Com “Invocação do Mal 3”, a franquia enfrentou a primeira ruptura estética importante. James Wan permaneceu como produtor, mas deixou a direção para Michael Chaves, o que significou abrir mão da marca estilística que havia dado coesão aos dois primeiros capítulos. A mudança se reflete no tom: Chaves aposta em uma narrativa que combina investigação policial, tribunal e ocultismo, deslocando a ação para além da casa mal-assombrada. O prólogo com um exorcismo anuncia intensidade, mas o restante do filme recorre mais a aparições repentinas e pistas de enredo do que ao trabalho minucioso de atmosfera que caracterizava Wan. O carisma de Vera Farmiga e Patrick Wilson sustenta o núcleo emocional, mesmo assim a direção carece do refinamento que distinguia os antecessores.
A trilogia devolveu o protagonismo ao terror de possessão em um período em que o gênero era dominado pelo “found footage” e pelo “torture porn”. Títulos como “Atividade Paranormal”, “Jogos Mortais” e “O Albergue” haviam marcado os anos anteriores, mas já mostravam sinais de desgaste quando “Invocação do Mal” estreou em 2013. O filme de James Wan soou como retorno ao terror clássico de atmosfera, comparado por críticos a “O Exorcista” e “Horror em Amityville”. O impacto imediato se refletiu em bilheterias milionárias e no nascimento de um universo expandido que se tornou o mais rentável do gênero. As imagens mais emblemáticas se desprenderam da narrativa e ganharam vida própria: Annabelle, que surge brevemente no primeiro longa, tornou-se a figura mais icônica e protagonista de derivados; Valak, introduzida no segundo, ganhou dois filmes solos que, apesar de criticados pela fragilidade narrativa, obtiveram bom desempenho comercial. Com mais de dois bilhões de dólares em arrecadação, o chamado “Invocaverso” deixou de ser apenas uma série de filmes e transformou-se em marca cultural.

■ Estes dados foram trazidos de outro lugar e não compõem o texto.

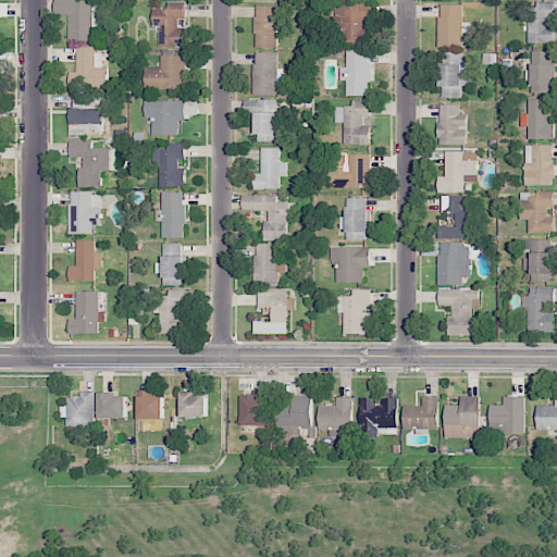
[(69,14),(69,41),(93,41),(94,27),(99,27),(99,8),(94,8),(94,0),(56,0),(56,14),(69,14)]
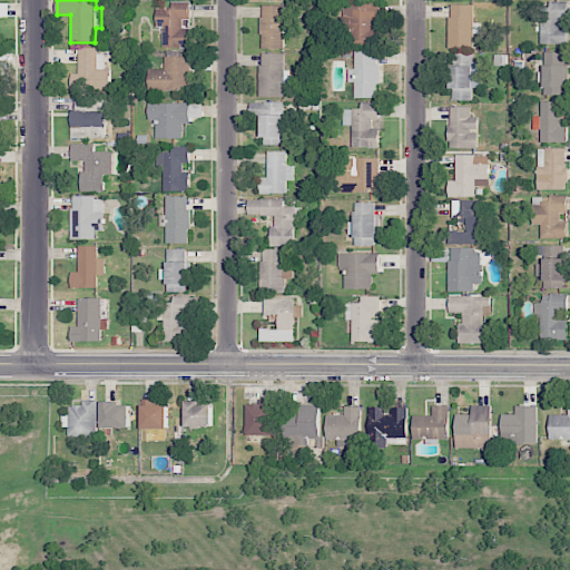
[(190,28),(183,28),(183,19),(190,19),(190,1),(173,1),(172,8),(157,8),(157,27),(164,27),(164,48),(190,48),(190,28)]
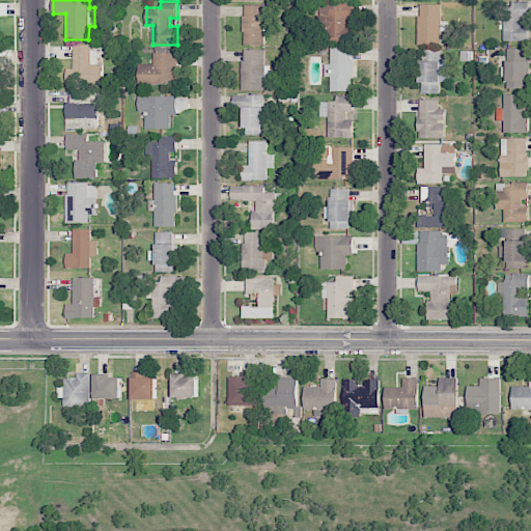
[(0,15),(8,16),(7,2),(0,2),(0,15)]
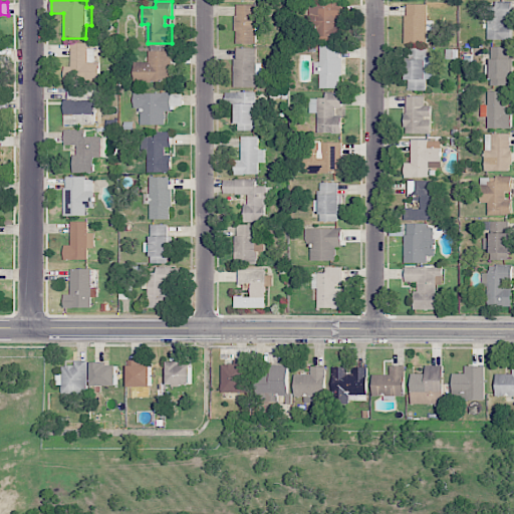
[(341,2),(312,3),(313,42),(336,41),(335,18),(341,18),(341,2)]
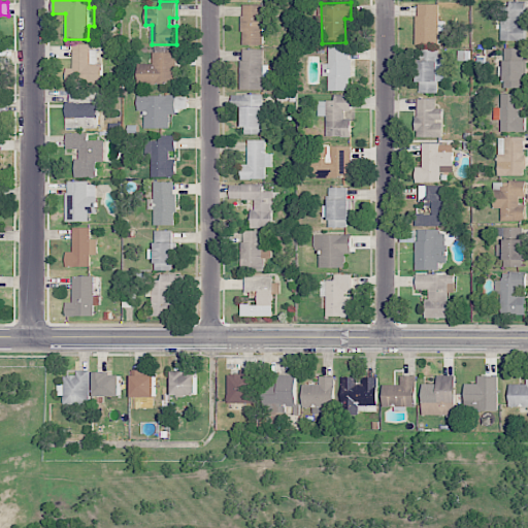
[(500,40),(525,41),(526,22),(525,22),(525,3),(501,3),(500,40)]
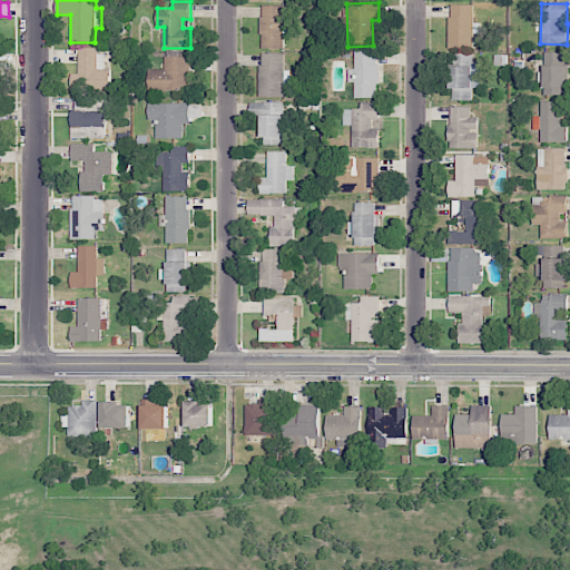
[(262,49),(285,49),(284,5),(262,6),(262,49)]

Com Michael Chaves retornando à frente da direção, “Invocação do Mal 4: O Último Ritual” carrega a sugestão de fechamento da trajetória de Ed e Lorraine. Ambientado nos anos 80, o novo capítulo deve colocar a intimidade do casal mais uma vez no centro, possivelmente explorando a herança espiritual de sua filha Judy.
A trilogia já se impôs como um triunfo do terror popular. Vera Farmiga e Patrick Wilson transformaram Ed e Lorraine em personagens de afeto raro no gênero, oferecendo ao espectador uma âncora emocional em meio ao terror. “Invocação do Mal 4: O Último Ritual” chega como chance de coroação. Resta saber se Michael Chaves conseguirá recuperar a nitidez espacial, o ritmo paciente dos enquadramentos e a delicadeza dos vínculos emocionais que mantiveram os dois primeiros no topo. A porta segue entreaberta, e é disso que o terror vive.